Well, here we go again — another opinion with our friends from NYBA, Seattle Boat, Bridges, and Radovich. You’ll remember them from this morning’s post about quitclaim deeds and property disputes. In that opinion, the Court of Appeals reversed the trial court’s decision (on six separate grounds!) regarding the validity of the deed. In a companion opinion, Bridges Investment Group v. Radovich (Division 1, May 7, 2012), the Court of Appeals affirmed the trial court’s grant of partial summary judgment in favor of Bridges, but reversed all three bases of the trial court’s award of attorneys’ fees to Bridges (from Radovich).
For factual and procedural background, please check out the previous post. Bridges (who bought the property from Radovich and then sold it to Seattle Boat) moved for summary judgment against Radovich seeking a declaration that if (1) the quitclaim deed from Radovich to NYBA was valid, then (2) Radovich breached the 2004 statutory deed to Bridges and the Purchase and Sale Agreement (“PSA”) between Bridges and Radovich because both documents purported to convey a fee simple interest in the property described in the quitclaim deed. The trial court granted Bridges’ motion.
The Court of Appeals affirmed. Radovich’s only real argument was that he could not be in breach because, whatever problems with the 2004 deed or the PSA, they were somehow immunized by Bridges’ subsequent conveyance to Seattle Boat, “in which Radovich took no part.” Moreover, in the conveyance from Bridges to Seattle Boat, Bridges apparently did not warrant that it was transferring a fee interest to Seattle Boat. But according to the Court of Appeals, that didn’t matter for purposes of Radovich’s breach. As soon as Radovich transferred to Bridges an interest less than that which was represented in the PSA and the 2004 deed, Radovich breached. The other issues — those relating to Bridges’ tranasaction with Seattle Boat — may well go to damages or causation. However, because the trial court’s decision was limited to breach, the Court of Appeals affirmed.

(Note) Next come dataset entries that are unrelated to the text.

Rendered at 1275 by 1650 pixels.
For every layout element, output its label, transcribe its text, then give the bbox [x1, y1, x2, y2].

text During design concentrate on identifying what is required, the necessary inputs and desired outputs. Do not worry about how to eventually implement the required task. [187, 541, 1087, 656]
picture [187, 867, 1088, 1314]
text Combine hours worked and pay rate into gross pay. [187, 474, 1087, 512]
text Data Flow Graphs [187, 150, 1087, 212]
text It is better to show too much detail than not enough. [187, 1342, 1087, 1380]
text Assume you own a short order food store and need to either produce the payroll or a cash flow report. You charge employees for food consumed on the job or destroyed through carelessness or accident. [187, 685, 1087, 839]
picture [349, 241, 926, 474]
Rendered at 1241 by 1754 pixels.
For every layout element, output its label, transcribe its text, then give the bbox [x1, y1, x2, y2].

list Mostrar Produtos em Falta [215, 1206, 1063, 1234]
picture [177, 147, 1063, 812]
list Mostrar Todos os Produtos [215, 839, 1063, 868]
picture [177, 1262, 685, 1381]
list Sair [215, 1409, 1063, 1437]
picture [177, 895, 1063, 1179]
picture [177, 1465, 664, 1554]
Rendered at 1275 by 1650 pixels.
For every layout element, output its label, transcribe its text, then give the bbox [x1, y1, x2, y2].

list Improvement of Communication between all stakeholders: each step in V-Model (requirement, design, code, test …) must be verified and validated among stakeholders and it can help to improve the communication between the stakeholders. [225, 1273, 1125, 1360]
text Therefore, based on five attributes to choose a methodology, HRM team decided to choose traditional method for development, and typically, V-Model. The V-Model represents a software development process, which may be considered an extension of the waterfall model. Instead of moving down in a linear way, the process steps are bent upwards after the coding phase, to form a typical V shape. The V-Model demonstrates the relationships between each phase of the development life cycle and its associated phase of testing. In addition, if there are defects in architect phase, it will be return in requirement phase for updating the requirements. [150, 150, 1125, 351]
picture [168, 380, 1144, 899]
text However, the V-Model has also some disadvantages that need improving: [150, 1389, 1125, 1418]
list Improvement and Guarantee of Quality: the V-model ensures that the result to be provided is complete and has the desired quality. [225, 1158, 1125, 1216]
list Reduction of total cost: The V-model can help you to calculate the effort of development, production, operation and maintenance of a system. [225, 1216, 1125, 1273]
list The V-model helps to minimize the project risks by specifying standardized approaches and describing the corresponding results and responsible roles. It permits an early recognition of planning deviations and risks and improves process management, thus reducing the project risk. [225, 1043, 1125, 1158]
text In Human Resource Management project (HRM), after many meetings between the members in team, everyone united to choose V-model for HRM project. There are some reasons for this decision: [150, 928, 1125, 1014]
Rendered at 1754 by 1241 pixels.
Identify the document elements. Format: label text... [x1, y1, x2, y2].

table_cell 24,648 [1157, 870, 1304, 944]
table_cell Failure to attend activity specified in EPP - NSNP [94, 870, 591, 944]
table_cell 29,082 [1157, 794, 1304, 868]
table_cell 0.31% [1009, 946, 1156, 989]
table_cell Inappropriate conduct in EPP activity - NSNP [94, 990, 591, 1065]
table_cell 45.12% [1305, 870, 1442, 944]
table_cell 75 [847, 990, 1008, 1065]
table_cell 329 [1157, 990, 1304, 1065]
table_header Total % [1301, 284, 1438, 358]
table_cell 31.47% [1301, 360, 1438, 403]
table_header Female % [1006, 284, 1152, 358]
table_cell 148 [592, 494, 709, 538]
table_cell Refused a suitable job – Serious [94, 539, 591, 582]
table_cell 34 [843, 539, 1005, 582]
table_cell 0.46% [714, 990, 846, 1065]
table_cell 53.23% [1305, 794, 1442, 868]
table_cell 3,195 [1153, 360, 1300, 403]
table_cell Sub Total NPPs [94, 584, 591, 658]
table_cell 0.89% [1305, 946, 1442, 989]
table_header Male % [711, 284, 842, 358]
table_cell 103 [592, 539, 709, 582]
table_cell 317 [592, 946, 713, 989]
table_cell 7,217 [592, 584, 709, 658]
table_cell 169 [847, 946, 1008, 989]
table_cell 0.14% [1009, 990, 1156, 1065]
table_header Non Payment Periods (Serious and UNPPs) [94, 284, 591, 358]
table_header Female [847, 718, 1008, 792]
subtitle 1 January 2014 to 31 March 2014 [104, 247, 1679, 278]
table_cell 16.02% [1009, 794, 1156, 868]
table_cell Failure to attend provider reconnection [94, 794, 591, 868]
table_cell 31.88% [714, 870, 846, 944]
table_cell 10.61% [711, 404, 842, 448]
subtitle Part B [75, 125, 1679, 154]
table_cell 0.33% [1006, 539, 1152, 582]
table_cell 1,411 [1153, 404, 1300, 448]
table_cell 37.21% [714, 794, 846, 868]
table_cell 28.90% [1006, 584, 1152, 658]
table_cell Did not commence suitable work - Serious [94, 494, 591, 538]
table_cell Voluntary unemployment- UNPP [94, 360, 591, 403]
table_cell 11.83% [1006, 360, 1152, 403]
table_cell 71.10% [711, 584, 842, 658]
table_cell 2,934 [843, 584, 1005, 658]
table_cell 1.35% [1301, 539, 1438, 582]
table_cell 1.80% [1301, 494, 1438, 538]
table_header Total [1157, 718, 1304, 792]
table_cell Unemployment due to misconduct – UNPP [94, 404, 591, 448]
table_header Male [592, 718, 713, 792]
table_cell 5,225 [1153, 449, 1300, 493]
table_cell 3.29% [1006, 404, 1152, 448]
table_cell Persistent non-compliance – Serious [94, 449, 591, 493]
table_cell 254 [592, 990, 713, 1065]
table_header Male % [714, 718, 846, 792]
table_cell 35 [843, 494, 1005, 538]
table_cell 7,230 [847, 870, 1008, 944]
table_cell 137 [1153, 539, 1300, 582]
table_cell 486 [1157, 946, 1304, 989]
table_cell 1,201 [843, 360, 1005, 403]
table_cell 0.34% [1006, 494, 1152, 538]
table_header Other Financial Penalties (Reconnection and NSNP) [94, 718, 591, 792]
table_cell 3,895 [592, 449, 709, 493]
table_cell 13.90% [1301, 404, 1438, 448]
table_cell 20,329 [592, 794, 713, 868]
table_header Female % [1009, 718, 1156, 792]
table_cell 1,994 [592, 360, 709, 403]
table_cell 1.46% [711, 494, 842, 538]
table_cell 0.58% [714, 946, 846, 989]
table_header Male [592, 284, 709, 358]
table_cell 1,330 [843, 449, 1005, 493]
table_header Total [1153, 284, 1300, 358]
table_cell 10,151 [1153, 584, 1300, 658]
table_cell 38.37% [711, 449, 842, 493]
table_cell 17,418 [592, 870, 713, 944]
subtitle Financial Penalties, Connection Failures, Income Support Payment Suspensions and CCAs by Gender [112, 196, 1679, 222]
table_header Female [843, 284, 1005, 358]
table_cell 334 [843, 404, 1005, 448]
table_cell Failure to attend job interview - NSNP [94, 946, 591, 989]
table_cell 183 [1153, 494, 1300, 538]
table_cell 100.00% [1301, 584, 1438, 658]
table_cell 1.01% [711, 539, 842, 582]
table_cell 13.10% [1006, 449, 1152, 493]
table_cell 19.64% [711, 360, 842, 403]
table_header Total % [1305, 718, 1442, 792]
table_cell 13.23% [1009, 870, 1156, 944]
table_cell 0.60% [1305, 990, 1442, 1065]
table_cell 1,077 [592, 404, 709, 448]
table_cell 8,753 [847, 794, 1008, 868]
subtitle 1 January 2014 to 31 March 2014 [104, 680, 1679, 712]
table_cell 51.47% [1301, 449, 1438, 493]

Now, on to the attorneys’ fees decision. The trial court awarded attorneys’ fees to Bridges from Radovich based on (1) the prevailing party provision in the PSA, (2) the indemnification provision in the PSA, and (3) equitable indemnity. The Court of Appeals reversed on all three grounds.
First, the Court noted that “both the propriety and the amount of an award of fees depend greatly upon whether the award is based on principles of contractual indemnity, a theory of equity, or pursuant to a contractual prevailing party provision.” That is becasue the bases “involve different elements, different standards of review, and relate to different aspects of this multi-party litigation.”
On the previaling party basis, the Court held that the trial court’s partial summary judgment on breach was not a sufficient basis to determine that Bridges was the prevailing party. It is still too early to determine whether Bridges can convert that determination of breach into an actual judgment in its favor. Until then, it is not the prevailing party.
On the indemnification provision in the PSA, the Court first determined that the provision did apply in this case. Sure, Radovich’s conduct was not the sole cause of Bridges’ problems, and Bridges could have caught the issue with a title search, but that doesn’t matter. Radovich conveyed the same land to two different people, and that was a cause of this litigation. Accordingly, the provision applies.
But that doesn’t meant the award of fees was proper. Attorneys’ fees “sought pursuant to a contractual indemnity provision are an element of damages that must be proved to the trier of fact.” Here, there was no evidence of fees provided at trial. Indeed, there was no trial on damages at all! The trial court set a schedule providing for a damages trial, but it never occurred. Instead, Bridges just submitted a post-trial motion for fees based on a declaration. The Court held that was insufficient and therefore vacated the award.
As for equitable indemnity, well, it had the same problems of proof and trial as contractual indemnity. But that’s not all. Unlike contractual indemnity, equitable indemnity requires that the party seeking indemnity not be at fault for the harm. As discussed above, Bridges was indeed somewhat at fault for this problem, so equity doesn’t save it. Moreover, because Bridges and Radovich contractually provided for when/if fees would be appropriate, there was “no room for equity to interfere with the bargain of the parties.”